Oysa Erdoğan daha geçen hafta gazetecilerin bu konudaki sorularına verdiği cevapta, "Yaptırımlar açıklıyorlar. Bizim hedefimiz belli. Bizim herhangi bir yaptırım konusunda endişemiz yok. Mal varlığı konusunda da bazı açıklamalar yapılıyor. Bununla ilgili de gerekli ne varsa açıklayabilirler" diye cevap vermişti.
Anlaşılan Kemal Kılıçdaroğlu ya bu açıklamayı duymamış ya da duymazdan geliyor.
Gerçi yüz defa açıklama yapılmasına rağmen, hâlâ Cumhurbaşkanlığı Külliyesi'ndeki klozetlerin altından yapıldığına inanan birine ne anlatabilirsin ki?..
Bakın dikkat edin, "Yalan söyleyen" demiyorum, "İnanan" diyorum. Adam bunlara gerçekten inanıyor. Tıpkı sahte olan MAN belgelerinin gerçek olduğuna inandığı gibi, Erdoğan'ın Amerika'da ciddi mal varlığı olduğuna da inanıyor.
Oysa kafatasının içinde bıngıldak kadar akıl taşıyan biri, "Yahu Amerika'da yüklü mal varlığı olan biri, Amerika ile bu kadar ters düşmeye cesaret edemez herhâlde" diye düşünür.
Ama bizimki düşünme gereği duymuyor!
Çünkü onun adına düşünen ve onu böyle konuşturan birileri var.
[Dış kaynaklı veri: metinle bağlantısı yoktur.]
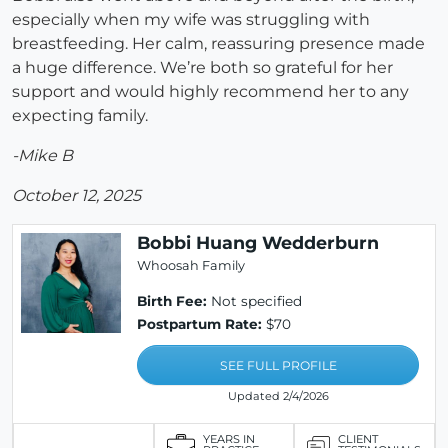
especially when my wife was struggling with
breastfeeding. Her calm, reassuring presence made
a huge difference. We’re both so grateful for her
support and would highly recommend her to any
expecting family.
-Mike B
October 12, 2025
Bobbi Huang Wedderburn
Whoosah Family
Birth Fee:
Not specified
Postpartum Rate:
$70
SEE FULL PROFILE
Updated 2/4/2026
YEARS IN
CLIENT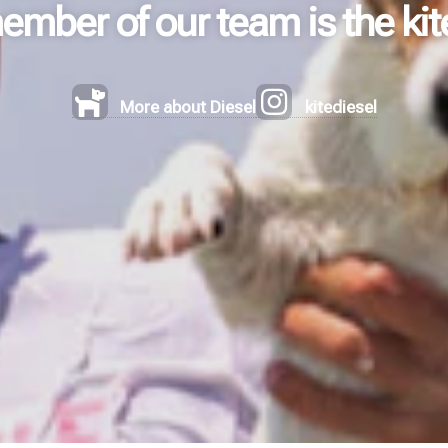
mber of our team is the kit
More about Diesel
kitediesel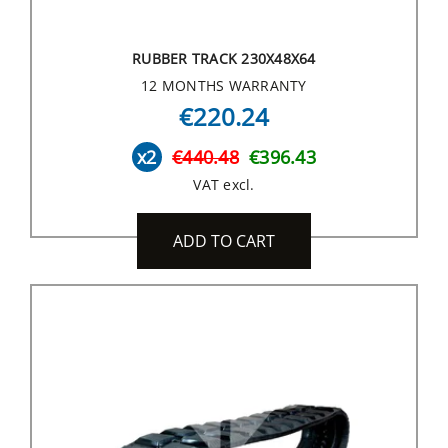
RUBBER TRACK 230X48X64
12 MONTHS WARRANTY
€220.24
x2
€440.48
€396.43
VAT excl.
ADD TO CART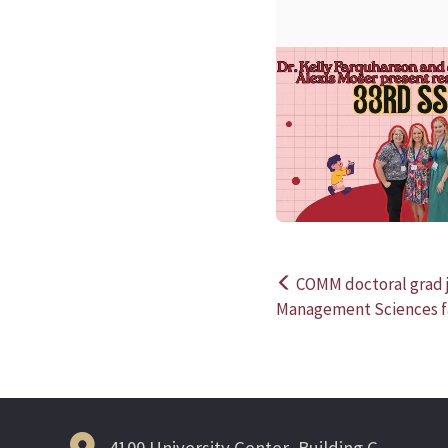
COMM doctoral grad j
Post
Management Sciences fa
navigation
4100 University Center, Building C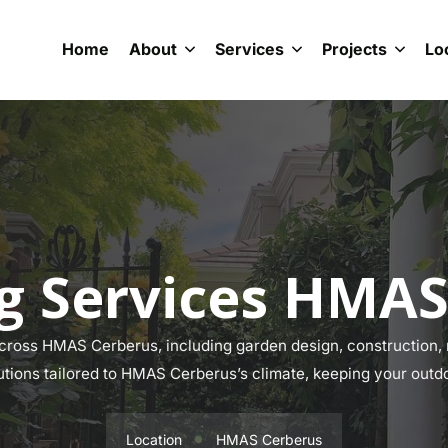
Home
About
Services
Projects
Lo
g Services HMAS
ross HMAS Cerberus, including garden design, construction, m
lutions tailored to HMAS Cerberus’s climate, keeping your outdo
Location
HMAS Cerberus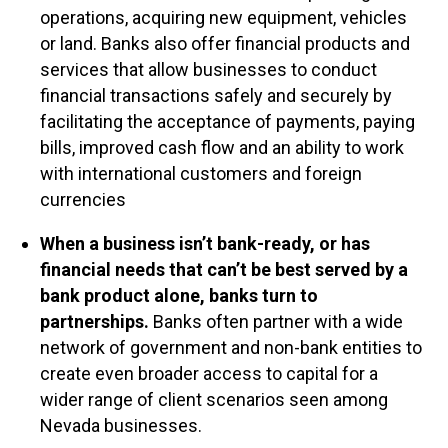
operations, acquiring new equipment, vehicles
or land. Banks also offer financial products and
services that allow businesses to conduct
financial transactions safely and securely by
facilitating the acceptance of payments, paying
bills, improved cash flow and an ability to work
with international customers and foreign
currencies
When a business isn’t bank-ready, or has
financial needs that can’t be best served by a
bank product alone, banks turn to
partnerships.
Banks often partner with a wide
network of government and non-bank entities to
create even broader access to capital for a
wider range of client scenarios seen among
Nevada businesses.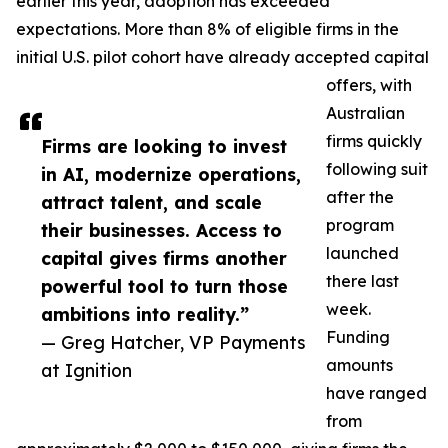
earlier this year, adoption has exceeded
expectations. More than 8% of eligible firms in the
initial U.S. pilot cohort have already accepted capital
offers, with
Australian
firms quickly
Firms are looking to invest
following suit
in AI, modernize operations,
after the
attract talent, and scale
program
their businesses. Access to
launched
capital gives firms another
there last
powerful tool to turn those
week.
ambitions into reality.”
Funding
— Greg Hatcher, VP Payments
amounts
at Ignition
have ranged
from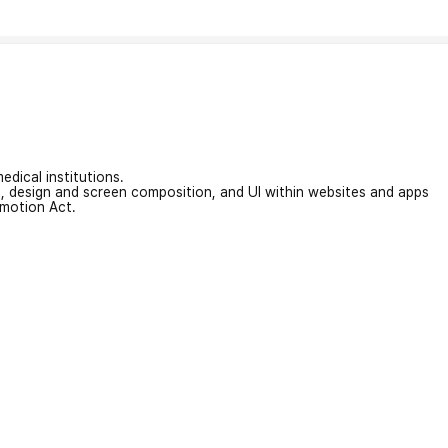
edical institutions.
on, design and screen composition, and UI within websites and apps
omotion Act.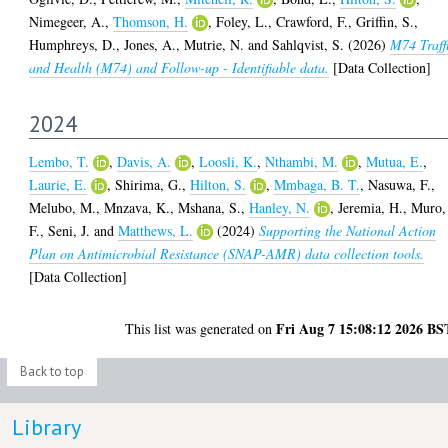
Nimegeer, A.
,
Thomson, H.
,
Foley, L.
,
Crawford, F.
,
Griffin, S.
,
Humphreys, D.
,
Jones, A.
,
Mutrie, N.
and
Sahlqvist, S.
(2026)
M74 Traff
and Health (M74) and Follow-up - Identifiable data.
[Data Collection]
2024
Lembo, T.
,
Davis, A.
,
Loosli, K.
,
Nthambi, M.
,
Mutua, E.
,
Laurie, E.
,
Shirima, G.
,
Hilton, S.
,
Mmbaga, B. T.
,
Nasuwa, F.
,
Melubo, M.
,
Mnzava, K.
,
Mshana, S.
,
Hanley, N.
,
Jeremia, H.
,
Muro,
F.
,
Seni, J.
and
Matthews, L.
(2024)
Supporting the National Action
Plan on Antimicrobial Resistance (SNAP-AMR) data collection tools.
[Data Collection]
Fri Aug 7 15:08:12 2026 BS
This list was generated on
Back to top
Library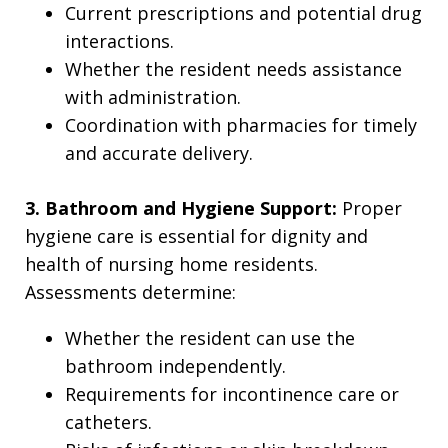
Current prescriptions and potential drug
interactions.
Whether the resident needs assistance
with administration.
Coordination with pharmacies for timely
and accurate delivery.
3. Bathroom and Hygiene Support:
Proper
hygiene care is essential for dignity and
health of nursing home residents.
Assessments determine:
Whether the resident can use the
bathroom independently.
Requirements for incontinence care or
catheters.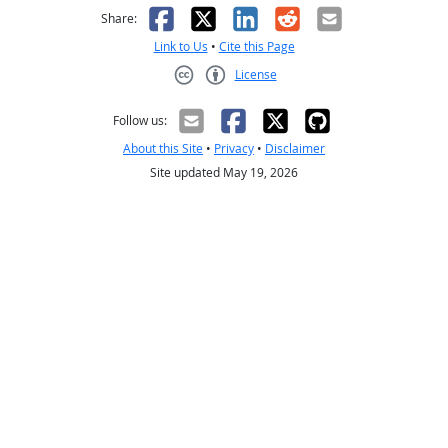
Facebook
X
LinkedIn
Reddit
Email
Share:
Link to Us
•
Cite this Page
License
Creative Commons CC-BY
Follow us:
About this Site
•
Privacy
•
Disclaimer
Site updated May 19, 2026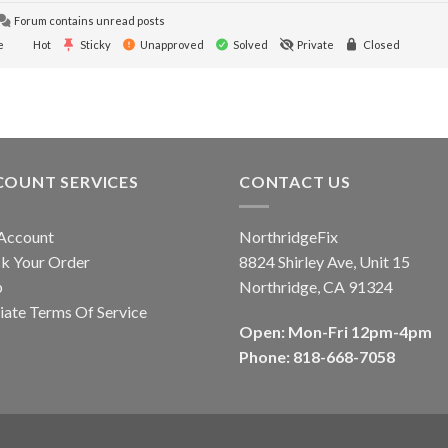
Forum contains unread posts
e
Hot
Sticky
Unapproved
Solved
Private
Closed
COUNT SERVICES
CONTACT US
Account
NorthridgeFix
k Your Order
8824 Shirley Ave, Unit 15
p
Northridge, CA 91324
liate Terms Of Service
Open: Mon-Fri 12pm-4pm
Phone: 818-668-7058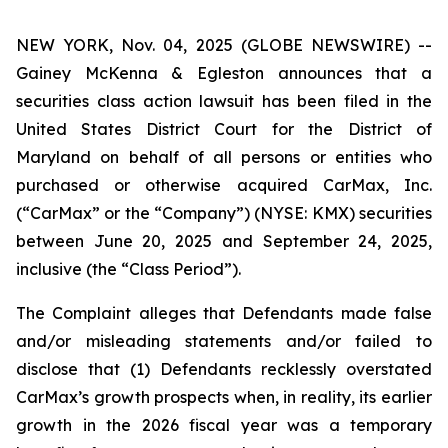
NEW YORK, Nov. 04, 2025 (GLOBE NEWSWIRE) --
Gainey McKenna & Egleston announces that a
securities class action lawsuit has been filed in the
United States District Court for the District of
Maryland on behalf of all persons or entities who
purchased or otherwise acquired CarMax, Inc.
(“CarMax” or the “Company”) (NYSE: KMX) securities
between June 20, 2025 and September 24, 2025,
inclusive (the “Class Period”).
The Complaint alleges that Defendants made false
and/or misleading statements and/or failed to
disclose that (1) Defendants recklessly overstated
CarMax’s growth prospects when, in reality, its earlier
growth in the 2026 fiscal year was a temporary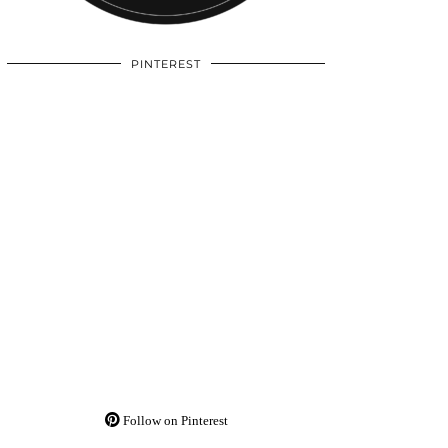
PINTEREST
Follow on Pinterest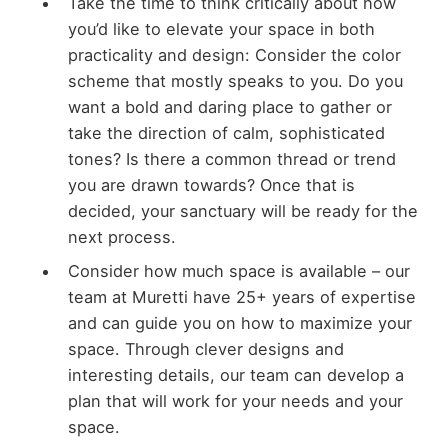
Take the time to think critically about how
you’d like to elevate your space in both
practicality and design: Consider the color
scheme that mostly speaks to you. Do you
want a bold and daring place to gather or
take the direction of calm, sophisticated
tones? Is there a common thread or trend
you are drawn towards? Once that is
decided, your sanctuary will be ready for the
next process.
Consider how much space is available – our
team at Muretti have 25+ years of expertise
and can guide you on how to maximize your
space. Through clever designs and
interesting details, our team can develop a
plan that will work for your needs and your
space.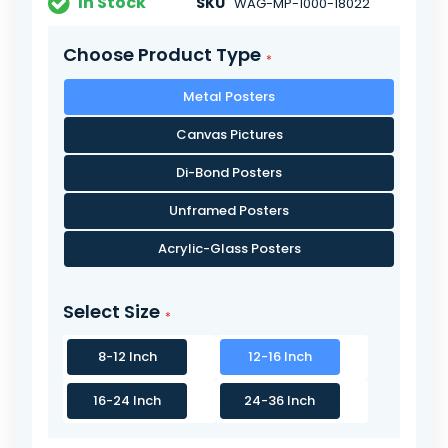
In Stock
SKU
WAG-MP-1000-18022
Choose Product Type
Metal Posters
Canvas Pictures
Di-Bond Posters
Unframed Posters
Acrylic-Glass Posters
Select Size
8-12 Inch
12-16 Inch
16-24 Inch
24-36 Inch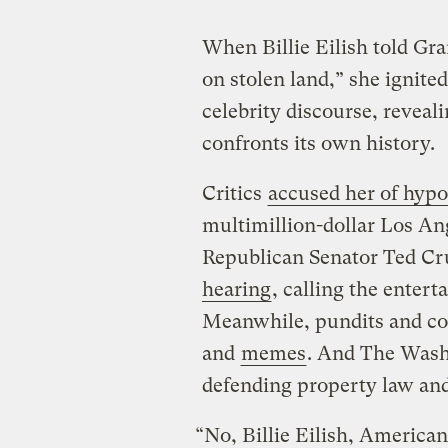
When Billie Eilish told Gra
on stolen land,” she ignite
celebrity discourse, reveal
confronts its own history.
Critics
accused her of hypo
multimillion-dollar Los An
Republican Senator Ted Cru
hearing
, calling the enter
Meanwhile, pundits and 
and
memes
. And The Wash
defending property law and
“No, Billie Eilish, American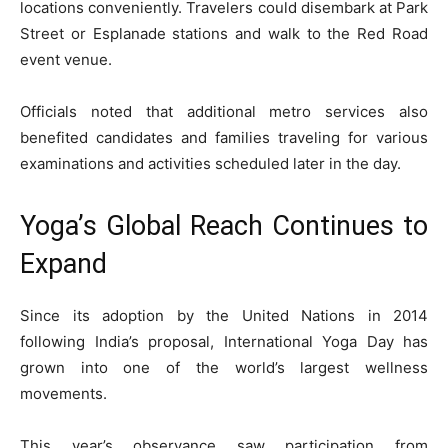
locations conveniently. Travelers could disembark at Park
Street or Esplanade stations and walk to the Red Road
event venue.
Officials noted that additional metro services also
benefited candidates and families traveling for various
examinations and activities scheduled later in the day.
Yoga’s Global Reach Continues to
Expand
Since its adoption by the United Nations in 2014
following India’s proposal, International Yoga Day has
grown into one of the world’s largest wellness
movements.
This year’s observance saw participation from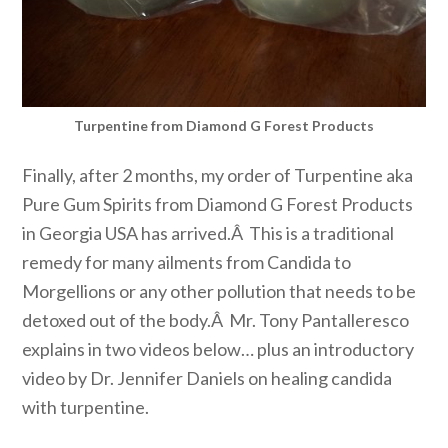
Turpentine from Diamond G Forest Products
Finally, after 2 months, my order of Turpentine aka
Pure Gum Spirits from Diamond G Forest Products
in Georgia USA has arrived.Â This is a traditional
remedy for many ailments from Candida to
Morgellions or any other pollution that needs to be
detoxed out of the body.Â Mr. Tony Pantalleresco
explains in two videos below… plus an introductory
video by Dr. Jennifer Daniels on healing candida
with turpentine.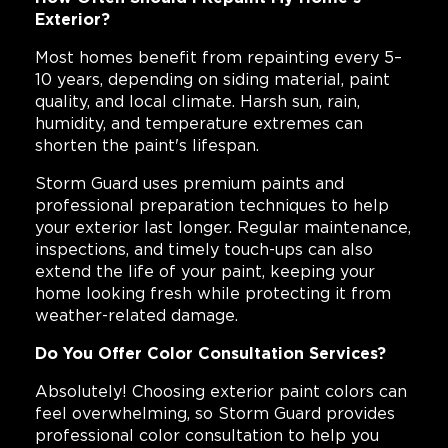
Exterior?
Most homes benefit from repainting every 5–
10 years, depending on siding material, paint
quality, and local climate. Harsh sun, rain,
humidity, and temperature extremes can
shorten the paint's lifespan.
Storm Guard uses premium paints and
professional preparation techniques to help
your exterior last longer. Regular maintenance,
inspections, and timely touch-ups can also
extend the life of your paint, keeping your
home looking fresh while protecting it from
weather-related damage.
Do You Offer Color Consultation Services?
Absolutely! Choosing exterior paint colors can
feel overwhelming, so Storm Guard provides
professional color consultation to help you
Eline taverna sanatçılarına uzatır gibi peçete üzerine yazılmış belgeler uzatıyorlar, o da kendisine düşen rolü oynamaya çalışıyor.
Acı olan şu ki...
Kemal Kılıçdaroğlu Erdoğan'ın Amerika'da mal varlığını iddia ederken hangi maldan bahsediyor biliyor musunuz?
Hani bana "Erdoğan 40 tır altını Amerika'ya kaçırdı" dediği bilgi var ya. İşte o bilginin yüzde yüz doğru olduğuna kanaat getiriyor.
Ne diyeyim, Allah akıl fikir versin!
Ya da vermesin ya!
Valla…
Vermesin!
Kemal Kılıçdaroğlu onları da iki günde ziyan eder çünkü!